A switch in Army procedure means that it will now be more difficult to discharge transgender soldiers, according to documents obtained by USA Today.
Based on the undated memorandum called the All Army Activities Directive, the authority to discharge will rest with the assistant secretary of the Army for personnel. Lower-level officers will no longer have this authority. While activists appreciate the gesture, they say it’s simply is not enough, since transgender soldiers still have to hide their condition. Additionally, whether this will result in fewer discharges remains to be seen.
Defense Secretary Chuck Hagel, expected to be succeeded by Ash Carter on Tuesday, has stated in the past that the policy banning transgender soldiers from service needs to be reviewed. The White House has also signaled approval of a review, but it currently is not a very high priority for the military.
“Hopefully this is a signal that the Army — and other service branches — will finally begin a comprehensive review of the regulations regarding transgender servicemembers, which everyone agrees is long overdue,” said Joshua Block, who leads the American Civil Liberties Union Lesbian, Gay, Bisexual and Transgender Project. “I also hope the 12-month time frame is an indication that the Army understands the urgency of this issue for transgender servicemembers and their commanders.”
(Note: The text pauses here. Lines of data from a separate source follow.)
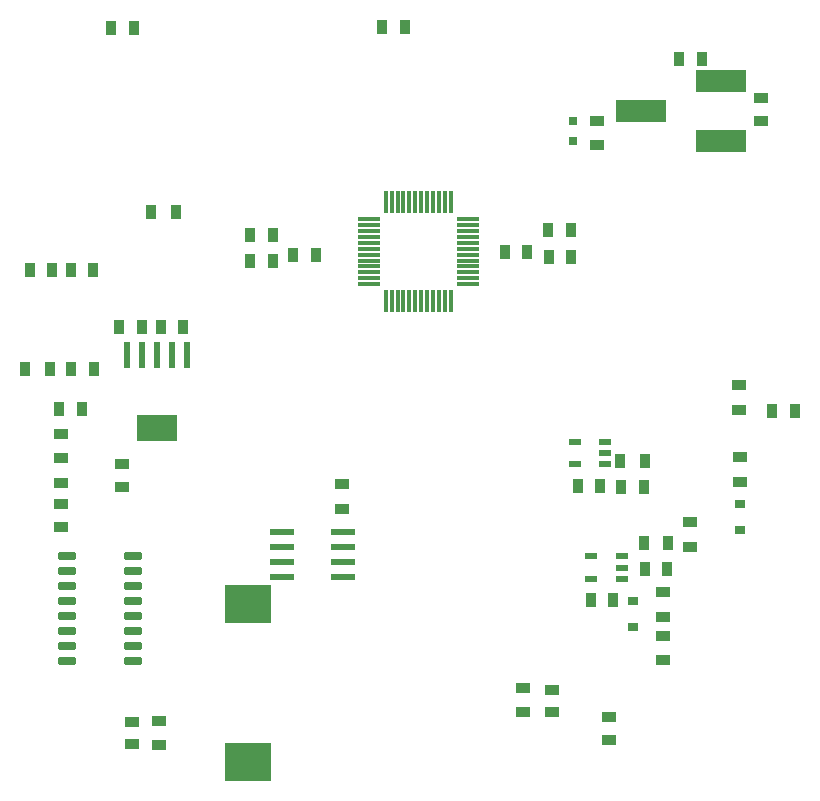
<source format=gtp>
G04*
G04 #@! TF.GenerationSoftware,Altium Limited,Altium Designer,25.0.2 (28)*
G04*
G04 Layer_Color=8421504*
%FSLAX44Y44*%
%MOMM*%
G71*
G04*
G04 #@! TF.SameCoordinates,3652E9EE-E87F-4F02-B139-E53364EF2805*
G04*
G04*
G04 #@! TF.FilePolarity,Positive*
G04*
G01*
G75*
%ADD17R,1.2000X0.9000*%
%ADD18R,0.9000X1.2000*%
%ADD19R,0.9000X1.3000*%
G04:AMPARAMS|DCode=20|XSize=0.7mm|YSize=1.5mm|CornerRadius=0.063mm|HoleSize=0mm|Usage=FLASHONLY|Rotation=270.000|XOffset=0mm|YOffset=0mm|HoleType=Round|Shape=RoundedRectangle|*
%AMROUNDEDRECTD20*
21,1,0.7000,1.3740,0,0,270.0*
21,1,0.5740,1.5000,0,0,270.0*
1,1,0.1260,-0.6870,-0.2870*
1,1,0.1260,-0.6870,0.2870*
1,1,0.1260,0.6870,0.2870*
1,1,0.1260,0.6870,-0.2870*
%
%ADD20ROUNDEDRECTD20*%
%ADD21R,1.3000X0.9000*%
%ADD22R,4.0000X3.3000*%
%ADD23R,2.1348X0.6249*%
%ADD24R,4.2000X1.9000*%
%ADD25R,0.8000X0.8000*%
%ADD26R,0.3000X1.9000*%
%ADD27R,1.9000X0.3000*%
%ADD28R,1.1000X0.6000*%
%ADD29R,3.5000X2.2000*%
%ADD30R,0.6000X2.2000*%
%ADD31R,0.8300X0.7000*%
D17*
X564000Y112500D02*
D03*
Y133500D02*
D03*
Y170500D02*
D03*
Y149500D02*
D03*
X587000Y208500D02*
D03*
Y229500D02*
D03*
X137000Y40500D02*
D03*
Y61500D02*
D03*
X292000Y261500D02*
D03*
Y240500D02*
D03*
X508000Y548500D02*
D03*
Y569500D02*
D03*
X629000Y284500D02*
D03*
Y263500D02*
D03*
X445000Y68500D02*
D03*
Y89500D02*
D03*
X628000Y345500D02*
D03*
Y324500D02*
D03*
X54000Y283500D02*
D03*
Y304500D02*
D03*
Y262500D02*
D03*
Y283500D02*
D03*
D18*
X547451Y211951D02*
D03*
X568451D02*
D03*
X151500Y492000D02*
D03*
X130500D02*
D03*
X548500Y281000D02*
D03*
X527500D02*
D03*
X23500Y359000D02*
D03*
X44500D02*
D03*
D19*
X567500Y190000D02*
D03*
X548500D02*
D03*
X467000Y454000D02*
D03*
X486000D02*
D03*
X233500Y473000D02*
D03*
X214500D02*
D03*
X547500Y259000D02*
D03*
X528500D02*
D03*
X502500Y164000D02*
D03*
X521500D02*
D03*
X510500Y260000D02*
D03*
X491500D02*
D03*
X326250Y648750D02*
D03*
X345250D02*
D03*
X96500Y648000D02*
D03*
X115500D02*
D03*
X596500Y622000D02*
D03*
X577500D02*
D03*
X430000Y458000D02*
D03*
X449000D02*
D03*
X466500Y477000D02*
D03*
X485500D02*
D03*
X81500Y443000D02*
D03*
X62500D02*
D03*
X27500D02*
D03*
X46500D02*
D03*
X269750Y456000D02*
D03*
X250750D02*
D03*
X233500Y451000D02*
D03*
X214500D02*
D03*
X82000Y359000D02*
D03*
X63000D02*
D03*
X656500Y324000D02*
D03*
X675500D02*
D03*
X103500Y395000D02*
D03*
X122500D02*
D03*
X138500D02*
D03*
X157500D02*
D03*
X71500Y325000D02*
D03*
X52500D02*
D03*
D20*
X59000Y200450D02*
D03*
Y187750D02*
D03*
Y175050D02*
D03*
Y162350D02*
D03*
Y149650D02*
D03*
Y136950D02*
D03*
Y124250D02*
D03*
Y111550D02*
D03*
X115000Y200450D02*
D03*
Y187750D02*
D03*
Y162350D02*
D03*
Y149650D02*
D03*
Y136950D02*
D03*
Y124250D02*
D03*
Y111550D02*
D03*
Y175050D02*
D03*
D21*
X114000Y41500D02*
D03*
Y60500D02*
D03*
X647000Y588500D02*
D03*
Y569500D02*
D03*
X470000Y87500D02*
D03*
Y68500D02*
D03*
X106000Y278500D02*
D03*
Y259500D02*
D03*
X518000Y64500D02*
D03*
Y45500D02*
D03*
X54000Y225500D02*
D03*
Y244500D02*
D03*
D22*
X212330Y160082D02*
D03*
Y26082D02*
D03*
D23*
X241143Y182950D02*
D03*
Y195650D02*
D03*
Y208350D02*
D03*
Y221050D02*
D03*
X292857D02*
D03*
Y208350D02*
D03*
Y195650D02*
D03*
Y182950D02*
D03*
D24*
X545000Y578000D02*
D03*
X613000Y603400D02*
D03*
Y552600D02*
D03*
D25*
X488000Y569500D02*
D03*
Y552500D02*
D03*
D26*
X384052Y500501D02*
D03*
X349052D02*
D03*
X374052D02*
D03*
X359052D02*
D03*
X344052D02*
D03*
X354052D02*
D03*
X369052D02*
D03*
X379052D02*
D03*
X339052D02*
D03*
X364052D02*
D03*
X339052Y416501D02*
D03*
X354052D02*
D03*
X349052D02*
D03*
X359052D02*
D03*
X374052D02*
D03*
X379052D02*
D03*
X369052D02*
D03*
X364052D02*
D03*
X384052D02*
D03*
X344052D02*
D03*
X334052Y500501D02*
D03*
X329052D02*
D03*
X334052Y416501D02*
D03*
X329052D02*
D03*
D27*
X398551Y486001D02*
D03*
Y446001D02*
D03*
Y476001D02*
D03*
Y481001D02*
D03*
Y466001D02*
D03*
Y456001D02*
D03*
Y461001D02*
D03*
Y471001D02*
D03*
Y441001D02*
D03*
Y436001D02*
D03*
X314552Y441001D02*
D03*
Y446001D02*
D03*
Y481001D02*
D03*
Y471001D02*
D03*
Y461001D02*
D03*
Y436001D02*
D03*
Y431001D02*
D03*
Y486001D02*
D03*
Y466001D02*
D03*
Y451001D02*
D03*
Y456001D02*
D03*
Y476001D02*
D03*
X398551Y451001D02*
D03*
Y431001D02*
D03*
D28*
X503000Y200500D02*
D03*
Y181500D02*
D03*
X529000Y200500D02*
D03*
Y191000D02*
D03*
Y181500D02*
D03*
X515000Y278500D02*
D03*
Y288000D02*
D03*
Y297500D02*
D03*
X489000Y278500D02*
D03*
Y297500D02*
D03*
D29*
X135000Y309000D02*
D03*
D30*
X109600Y371000D02*
D03*
X122300D02*
D03*
X135000D02*
D03*
X147700D02*
D03*
X160400D02*
D03*
D31*
X538000Y140850D02*
D03*
Y163150D02*
D03*
X629000Y222850D02*
D03*
Y245150D02*
D03*
M02*

</source>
The news comes just shortly after revelations that the Army will provide hormone treatment for Chelsea Manning, formerly known as Bradley Manning, a 27-year-old who was sentenced to 35 years in prison for leaking sensitive documents to WikiLeaks. Manning currently resides in Kansas’ Fort Leavenworth Army prison, and the recent decision will mark the first time hormone treatment has ever been granted by the Department of Defense, The Associated Press reported. The Department of Veterans Affairs, on the other hand, already pays for hormone treatment but not reassignment surgery, according to CS Monitor.
Best estimates place the number of transgender soldiers discharged from the Army at around 24. The exact figure is unknown because the Pentagon doesn’t keep numbers.